[START OF Dataset records]
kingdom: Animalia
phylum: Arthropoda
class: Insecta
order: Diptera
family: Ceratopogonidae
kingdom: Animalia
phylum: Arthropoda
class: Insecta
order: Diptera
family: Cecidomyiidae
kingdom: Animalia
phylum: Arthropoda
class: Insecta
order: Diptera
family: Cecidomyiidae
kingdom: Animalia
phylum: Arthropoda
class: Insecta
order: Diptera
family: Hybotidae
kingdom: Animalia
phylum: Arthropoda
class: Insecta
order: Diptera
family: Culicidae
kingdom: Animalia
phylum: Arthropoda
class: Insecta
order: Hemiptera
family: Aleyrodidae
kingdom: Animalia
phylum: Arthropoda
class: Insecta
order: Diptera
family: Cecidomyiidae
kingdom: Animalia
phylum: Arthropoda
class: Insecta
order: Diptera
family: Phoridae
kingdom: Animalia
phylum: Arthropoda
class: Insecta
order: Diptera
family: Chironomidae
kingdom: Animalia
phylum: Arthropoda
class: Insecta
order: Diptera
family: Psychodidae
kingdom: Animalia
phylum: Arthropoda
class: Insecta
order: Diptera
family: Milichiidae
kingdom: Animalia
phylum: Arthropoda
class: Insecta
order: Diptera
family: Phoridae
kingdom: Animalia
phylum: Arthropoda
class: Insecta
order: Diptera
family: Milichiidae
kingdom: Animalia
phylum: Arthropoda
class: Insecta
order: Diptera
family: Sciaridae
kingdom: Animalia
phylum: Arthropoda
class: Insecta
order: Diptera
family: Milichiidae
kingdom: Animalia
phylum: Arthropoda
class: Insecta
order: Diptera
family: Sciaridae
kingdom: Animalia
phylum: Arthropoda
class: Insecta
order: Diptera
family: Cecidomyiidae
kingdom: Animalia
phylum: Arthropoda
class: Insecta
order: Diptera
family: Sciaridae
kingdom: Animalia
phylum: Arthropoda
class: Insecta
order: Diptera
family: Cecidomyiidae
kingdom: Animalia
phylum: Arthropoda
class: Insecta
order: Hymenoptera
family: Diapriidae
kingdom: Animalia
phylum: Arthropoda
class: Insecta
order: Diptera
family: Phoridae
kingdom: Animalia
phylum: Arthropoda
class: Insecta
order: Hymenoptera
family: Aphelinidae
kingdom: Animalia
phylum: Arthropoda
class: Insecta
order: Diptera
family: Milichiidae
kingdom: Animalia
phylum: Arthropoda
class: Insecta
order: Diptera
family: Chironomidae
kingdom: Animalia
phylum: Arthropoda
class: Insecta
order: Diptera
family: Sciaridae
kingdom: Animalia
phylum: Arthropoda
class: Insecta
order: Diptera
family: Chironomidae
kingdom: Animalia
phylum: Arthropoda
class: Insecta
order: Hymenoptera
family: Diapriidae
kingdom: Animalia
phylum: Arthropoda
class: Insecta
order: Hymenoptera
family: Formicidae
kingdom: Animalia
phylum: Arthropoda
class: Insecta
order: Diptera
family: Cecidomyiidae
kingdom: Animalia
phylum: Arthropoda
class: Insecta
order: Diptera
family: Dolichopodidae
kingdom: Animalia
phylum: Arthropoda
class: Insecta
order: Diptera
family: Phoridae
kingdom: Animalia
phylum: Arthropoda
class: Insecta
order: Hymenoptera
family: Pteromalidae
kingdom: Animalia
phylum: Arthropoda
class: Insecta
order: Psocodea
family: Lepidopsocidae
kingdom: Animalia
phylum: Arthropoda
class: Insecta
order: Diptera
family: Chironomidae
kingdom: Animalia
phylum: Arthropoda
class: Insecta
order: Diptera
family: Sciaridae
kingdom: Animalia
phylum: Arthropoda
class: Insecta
[END OF Dataset records]
Copy out the records above without any change, from their first line through the line that contains "family: Culicidae", including both.

kingdom: Animalia
phylum: Arthropoda
class: Insecta
order: Diptera
family: Ceratopogonidae
kingdom: Animalia
phylum: Arthropoda
class: Insecta
order: Diptera
family: Cecidomyiidae
kingdom: Animalia
phylum: Arthropoda
class: Insecta
order: Diptera
family: Cecidomyiidae
kingdom: Animalia
phylum: Arthropoda
class: Insecta
order: Diptera
family: Hybotidae
kingdom: Animalia
phylum: Arthropoda
class: Insecta
order: Diptera
family: Culicidae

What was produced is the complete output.